> To do: Copy every entry exactly, but skip the pictures.

> The records:
● ● ●

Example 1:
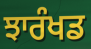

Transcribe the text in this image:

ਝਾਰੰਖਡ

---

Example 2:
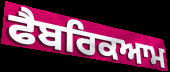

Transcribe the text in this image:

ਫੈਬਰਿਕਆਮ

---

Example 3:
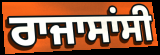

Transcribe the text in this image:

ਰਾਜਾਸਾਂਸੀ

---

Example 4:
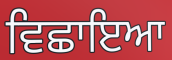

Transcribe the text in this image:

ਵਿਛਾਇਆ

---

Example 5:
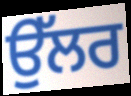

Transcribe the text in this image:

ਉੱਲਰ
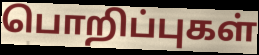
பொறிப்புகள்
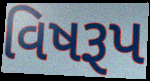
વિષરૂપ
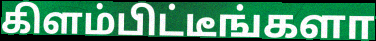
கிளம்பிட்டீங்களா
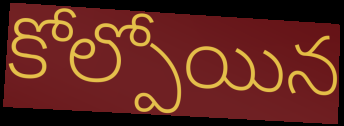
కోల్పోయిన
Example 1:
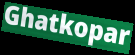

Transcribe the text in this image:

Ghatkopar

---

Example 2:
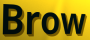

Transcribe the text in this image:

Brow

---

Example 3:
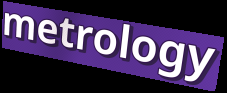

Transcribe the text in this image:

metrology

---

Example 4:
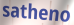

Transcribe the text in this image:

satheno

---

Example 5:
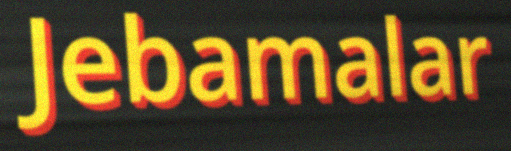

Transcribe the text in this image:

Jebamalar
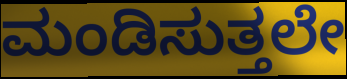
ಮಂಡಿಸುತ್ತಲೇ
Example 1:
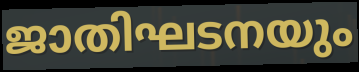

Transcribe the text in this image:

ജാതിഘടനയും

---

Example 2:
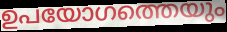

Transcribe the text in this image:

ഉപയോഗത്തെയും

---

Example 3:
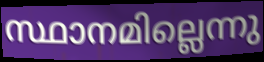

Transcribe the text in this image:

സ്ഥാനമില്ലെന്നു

● ● ●

> Solution:
Example 1:

Transcribe the text in this image:

ਝਾਰੰਖਡ

---

Example 2:

Transcribe the text in this image:

ਫੈਬਰਿਕਆਮ

---

Example 3:

Transcribe the text in this image:

ਰਾਜਾਸਾਂਸੀ

---

Example 4:

Transcribe the text in this image:

ਵਿਛਾਇਆ

---

Example 5:

Transcribe the text in this image:

ਉੱਲਰ
பொறிப்புகள்
વિષરૂપ
கிளம்பிட்டீங்களா
కోల్పోయిన
Example 1:

Transcribe the text in this image:

Ghatkopar

---

Example 2:

Transcribe the text in this image:

Brow

---

Example 3:

Transcribe the text in this image:

metrology

---

Example 4:

Transcribe the text in this image:

satheno

---

Example 5:

Transcribe the text in this image:

Jebamalar
ಮಂಡಿಸುತ್ತಲೇ
Example 1:

Transcribe the text in this image:

ജാതിഘടനയും

---

Example 2:

Transcribe the text in this image:

ഉപയോഗത്തെയും

---

Example 3:

Transcribe the text in this image:

സ്ഥാനമില്ലെന്നു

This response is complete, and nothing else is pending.